Los cambios políticos que entonces sufría Norteamérica, entre ellos los de la integración de los negros, el racismo y la investidura del presidente Kennedy, fueron tomados e interpretados por Rockwell quién siempre defendió a las minorías y a los débiles. De este periodo destacan obras impactantes basadas en hechos reales como “El problema con el que vivimos todos” de 1964, donde representa con delicada intensidad a una niña negra que tiene que ir escoltada a la escuela, víctima de los insultos y agresiones de otros ciudadanos o el magnífico lienzo “La regla de oro” de 1961, donde queda patente su pasión por la defensa de los derechos humanos, su religiosidad y su respeto a todas las razas.
Rockwell fue una persona profundamente reflexiva, se sabe que sufría pequeñas depresiones constantes, y también grandes crisis de autoconfianza con respecto a su trabajo. No se sentía integrado en las corrientes artísticas de la época.
La ilustración había pasado a ser un arte poco valorado en el sentido artístico, el artista se quejaba de que “nunca iba a poder crear una gran obra, una obra maestra”. Se sentía inseguro al ver la creación de otros pintores, a pesar de todo, siempre intentó ser coherente consigo mismo:
“La historia de mi vida es, en realidad, la historia de mis cuadros y cómo los hice. Porque, de un modo u otro, todo cuanto jamás haya visto o hecho está en mis cuadros”

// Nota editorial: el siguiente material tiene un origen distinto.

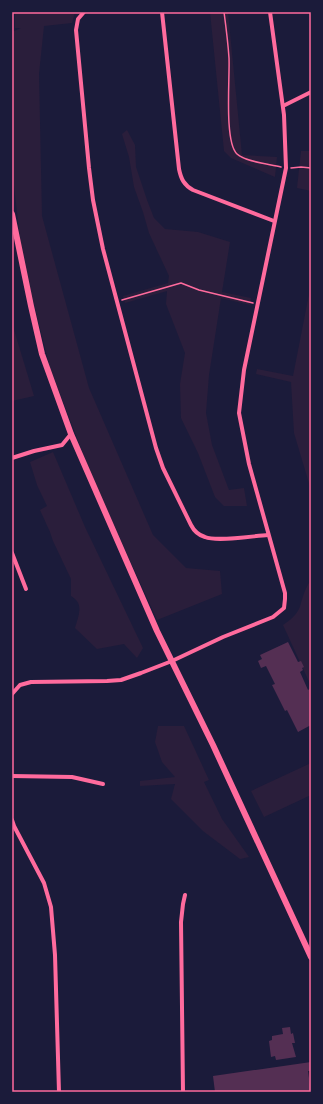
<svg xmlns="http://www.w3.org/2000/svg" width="323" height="1104" viewBox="0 0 323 1104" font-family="'Crimson Pro',serif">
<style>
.green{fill:#2a1e3b}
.building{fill:#542f53}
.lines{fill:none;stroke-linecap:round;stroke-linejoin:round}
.path{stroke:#ff6b9d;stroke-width:1.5}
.minor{stroke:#ff6b9d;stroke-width:4}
.secondary{stroke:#ff6b9d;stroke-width:6}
.neatline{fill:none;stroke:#ff6b9d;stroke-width:1.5}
</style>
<rect width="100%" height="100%" fill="#1b1b3a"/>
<g class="green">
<path d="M15,12h60l-3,11 -28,3 -5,48 3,142 47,172 64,147 33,33 34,3 2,23 -65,26 -65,-143 -42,-109 -28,-111 -10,-89v-136l9,-4h-6z"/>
<path d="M210,12h18l14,143 35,2 -2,20 -44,-19 -7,-7z"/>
<path d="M127,130l8,15 1,22 11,33 7,18 11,11 33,3 32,10 -8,50 29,6 -1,7 -29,-7 -12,77 -3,38 6,32 17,45 15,-2 3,18h-23l-9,-9 -17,-44 -17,-35 -1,-34 5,-31 -19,-49 1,-13 -42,12 -2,-7 45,-13 1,-7 -20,-43 -6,-21 -9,-25 -5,-30 -7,-23z"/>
<path d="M301,151h10v40l-14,-3z"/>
<path d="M311,284v206l-17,-57 -3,-51 -35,-8 1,-5 36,7z"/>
<path d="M12,323l22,73 -22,5z"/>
<path d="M53,452l32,75 58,121 -6,10 -13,-14 -27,5 -22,-21c3,-12 10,-24 -4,-32v-17l-18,-38 -3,-9 -10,-22 7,-4 -10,-21 -7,-23z"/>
<path d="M309,583h2v103l-28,-61c23,-15 14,-22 26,-42z"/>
<path d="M158,726h26l25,54 -5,2 18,37 27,38 -9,2 -37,-28 -32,-32 4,-15 -35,2v-5l35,-4 -13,-15 -7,-20z"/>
<path d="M311,763v32l-47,22 -13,-26z"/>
</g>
<g class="building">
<path d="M288,642l10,20 3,-1 3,6 -2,1 1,2 -3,2 8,18 3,-2v37l-13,7 -11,-22 -2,1 -13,-26 3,-1 -9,-18 -5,2 -3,-7 4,-2 -2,-4z"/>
<path d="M290,1027l1,7 2,-1 2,10h-3l4,14 -20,3 -1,-4 -4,1 -2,-16 3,-1v-4l11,-2 -1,-6z"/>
<path d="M311,1062v9h-3l3,21h-96l-2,-16z"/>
</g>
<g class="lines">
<g class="path">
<path d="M224,12c2,15 4,30 5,46 1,19 -5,84 8,96 9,8 32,10 44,13"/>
<path d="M291,168l10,-1 10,1"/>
<path d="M122,300l59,-17 18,7 54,13"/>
</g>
<g class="minor">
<path d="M84,12l-6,7 -2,11 13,138 4,32 10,49 53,199 7,20 28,57c3,6 7,10 14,12 12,5 48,-1 63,-2"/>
<path d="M162,12l17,157c2,10 5,16 14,21l81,31"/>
<path d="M283,106l28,-14"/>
<path d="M12,458l22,-7 28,-6 9,-11"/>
<path d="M12,553l14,36"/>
<path d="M12,694l8,-9 11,-3 76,-1 14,-1 20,-7 31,-12 51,-24 50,-20 11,-9 1,-9v-6l-36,-129 -10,-51 5,-43 42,-202 -2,-53 -14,-103"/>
<path d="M12,776l60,1 31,7"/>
<path d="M12,820l2,6 30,57 7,24 4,48 4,137"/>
<path d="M183,1092l-2,-170 2,-18 2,-9"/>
</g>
<path class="secondary" d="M12,214l19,92 11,48 29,80 86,197 56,114 98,212"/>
</g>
<rect width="323" height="1104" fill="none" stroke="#1b1b3a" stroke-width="26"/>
<rect x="13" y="13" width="297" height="1078" class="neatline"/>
</svg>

Independientemente de lo que sintiera, de sus dudas, y su infravaloración cuando se comparaba con otros pintores de su tiempo a los que admiraba, no tenía nada que envidiarles.

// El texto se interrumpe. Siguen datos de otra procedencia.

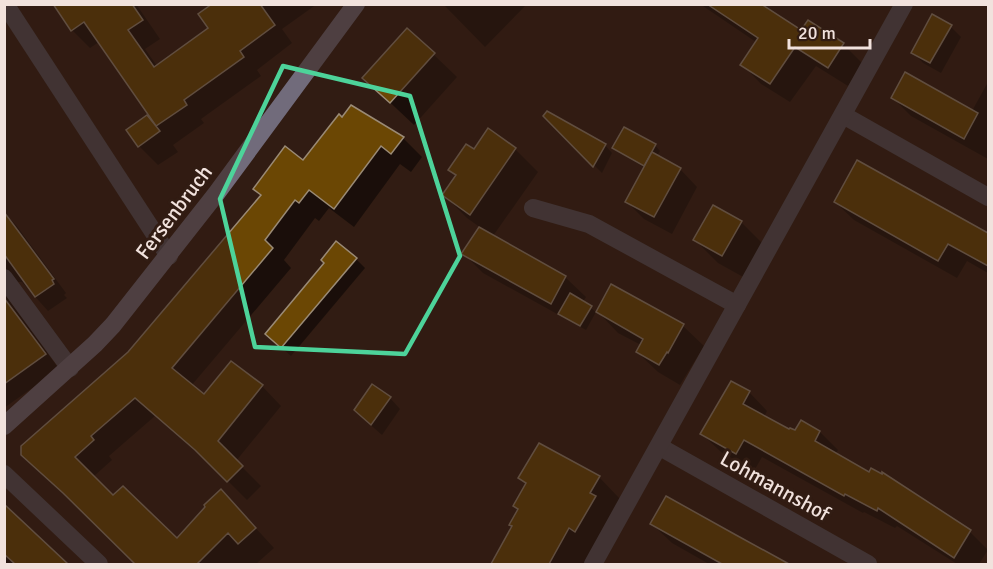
<svg xmlns="http://www.w3.org/2000/svg" width="993" height="569" font-family="Signika,sans-serif">
<style>
.shadow{fill:#0007}
.building{fill:#6b4704;stroke:#9a8a75;stroke-width:1.5}
.lines{fill:none;stroke-linecap:round;stroke-linejoin:round}
.street{stroke:#54515b;stroke-width:18}
.secondary{stroke:#716b7b;stroke-width:18}
.marked{fill:none;stroke:#4dd39a;stroke-width:4.5;stroke-linejoin:round}
.labels{text-anchor:middle;stroke-width:6;stroke-linejoin:round;paint-order:stroke}
.street-label{font-size:21px;fill:#f1e2dd;stroke:#311c13}
</style>
<rect width="100%" height="100%" fill="#311c13"/>
<!-- shadow -->
<g class="shadow">
<path d="M55,4H136L160,39L145,49L157,66L210,29L214,4H317L282,29L292,43L257,70L261,76L201,119L204,123L173,145L178,152L158,165L139,146L147,117L154,123L155,122L99,42L90,48L72,30Z"/>
<path d="M443,4H527L485,47Z"/>
<path d="M700,4H759L802,32L843,44L862,63L848,86L816,66L790,102L761,84L742,64L756,42Z"/>
<path d="M951,27L961,37L941,73L923,63L913,52Z"/>
<path d="M408,30L457,77L414,125L364,78Z"/>
<path d="M988,82V159L911,116L893,98L972,111Z"/>
<path d="M351,107L403,138L422,157L411,172L400,164L354,227L329,208L319,221L315,218L284,260L291,268L191,386L204,397L231,363L262,386L281,406L236,461L261,486L247,500L214,467L155,416L109,456L112,460L93,477L113,497L177,540L240,511L274,548L256,564H138L43,474L129,354L343,119Z"/>
<path d="M545,116L605,145L612,153L602,173Z"/>
<path d="M655,145L660,151L657,156L680,169L697,187L672,234L644,219L627,202L645,168L620,153L614,148Z"/>
<path d="M515,149L538,172L493,236L565,277L586,297L583,302L596,312L586,330L483,273L463,253L481,228L467,218L444,195L457,176L450,169L474,151Z"/>
<path d="M857,162L988,235V273L967,261L957,278L854,220L835,202Z"/>
<path d="M4,213L16,225L66,293L64,295L67,298L48,311L22,282H12L6,294L9,300L59,369L4,408Z"/>
<path d="M741,222L764,245L745,278L718,263L695,240Z"/>
<path d="M356,259L365,268L291,356L276,343L326,264Z"/>
<path d="M612,286L683,326L704,346L680,385L658,372L637,352L641,345L618,333L598,312Z"/>
<path d="M749,392L767,411L764,417L796,433L801,422L820,432L838,450L835,455L869,474H883L970,532L988,550L979,564H957L897,526L895,528L864,512L863,513L762,457L754,471L721,452L702,434Z"/>
<path d="M390,398L400,409L382,435L366,421Z"/>
<path d="M599,477L621,500L584,564H492L513,527L519,510L527,485L520,478Z"/>
<path d="M666,498L786,564H709L672,543L652,524Z"/>
<path d="M4,505L66,564H4Z"/>
</g>
<!-- building -->
<g class="building">
<path d="M53,4H132L143,20L128,30L154,67L208,28L198,14L212,4H260L275,25L240,51L244,57L184,100L187,105L156,126L84,22L71,31Z"/>
<path d="M707,4H761L801,30L808,20L844,43L828,68L795,47L770,84L740,65L758,38Z"/>
<path d="M932,14L952,25L930,63L911,53Z"/>
<path d="M407,28L435,53L390,103L362,78Z"/>
<path d="M905,72L978,113L964,139L891,98Z"/>
<path d="M351,105L404,137L391,154L381,146L334,209L309,190L299,203L295,200L265,240L273,248L172,368L204,394L231,361L263,385L218,441L243,466L227,482L195,450L135,398L91,436L94,440L75,457L113,495L123,486L177,538L205,507L204,505L221,489L256,528L238,544L228,533L197,564H135L63,493L21,455V446L128,352L261,195L253,189L285,146L303,160L339,114L342,117Z"/>
<path d="M547,111L606,144L593,167L543,116Z"/>
<path d="M147,115L160,131L138,147L126,130Z"/>
<path d="M624,127L656,144L644,166L612,148Z"/>
<path d="M488,128L516,148L470,215L442,195L456,175L448,170L466,144L474,149Z"/>
<path d="M652,152L681,168L654,217L625,202Z"/>
<path d="M857,160L988,233V266L948,244L938,261L834,202Z"/>
<path d="M713,205L742,221L722,256L693,240Z"/>
<path d="M4,212L54,279L52,280L54,284L35,297L4,254Z"/>
<path d="M479,227L566,276L551,304L461,254Z"/>
<path d="M336,241L357,258L281,348L265,334L324,263L321,260Z"/>
<path d="M611,284L684,324L668,353L667,352L659,365L636,352L643,339L596,312Z"/>
<path d="M570,293L592,306L580,326L558,314Z"/>
<path d="M4,298L46,354L4,384Z"/>
<path d="M731,381L750,391L743,404L789,429L790,428L795,430L801,420L820,431L815,441L869,472L871,468L882,474V472L971,530L954,558L878,508L877,511L845,494L844,496L744,440L736,454L700,434Z"/>
<path d="M372,384L391,397L371,425L354,410Z"/>
<path d="M539,443L600,476L590,493L596,496L575,532L569,528L549,564H491L512,526L509,525L518,509L513,506L526,483L518,478Z"/>
<path d="M666,496L736,535L789,564H722L650,524Z"/>
<path d="M4,504L68,564H15L4,554Z"/>
</g>
<g class="lines">
<!-- street -->
<g class="street">
<path d="M5,4L169,256"/>
<path d="M843,115L988,197"/>
<path d="M533,208L589,224L737,305"/>
<path d="M4,278L70,368"/>
<path d="M660,447L868,564"/>
<path d="M4,474L99,564"/>
<path d="M593,564L904,4"/>
</g>
<!-- secondary -->
<path class="secondary" d="M4,426L95,344L113,325L216,194L356,4"/>
</g>
<!-- marked area -->
<path d="M0 0H993V569H0ZM283,66L410,96L460,256L405,354L255,347L220,199Z" fill="#311c13" fill-opacity=".55" fill-rule="evenodd"/>
<path class="marked" d="M283,66L410,96L460,256L405,354L255,347L220,199Z"/>
<g class="labels">
<!-- street labels -->
<g class="street-label">
<text transform="translate(174 212) rotate(-53)" y="7">Fersenbruch</text>
<text transform="translate(775 486) rotate(29)" y="7">Lohmannshof</text>
</g>
</g>
<!-- border -->
<rect width="993" height="569" fill="none" stroke="#f1e2dd" stroke-width="12"/>
<!-- scale -->
<path d="M789 39v9h81v-9" fill="none" stroke="#f1e2dd" stroke-width="3"/>
<text x="798" y="39" font-size="18" fill="#f1e2dd" stroke="#311c13" stroke-width="4.5" paint-order="stroke">20 m</text>
</svg>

Rockwell, era un pintor-ilustrador básicamente realista, su excepcional facilidad para el dibujo y el detalle y su perspicacia y poder de observación, le convirtieron en un gran artista.
En cada una de sus obras hay plasmado un relato, una historia completa de una situación cargada de cotidianidad y psicología.
Recuerdo haber visto ilustraciones de Rockwell cuando era niño, aunque fuera a nivel publicitario, sin embargo actualmente me parece un artista desconocido en España.
Tiene una obra inmensa, yo buscaría un poco, y estoy seguro que sus temas, su estética, su humor y su ternura como mínimo, os hará sonreír.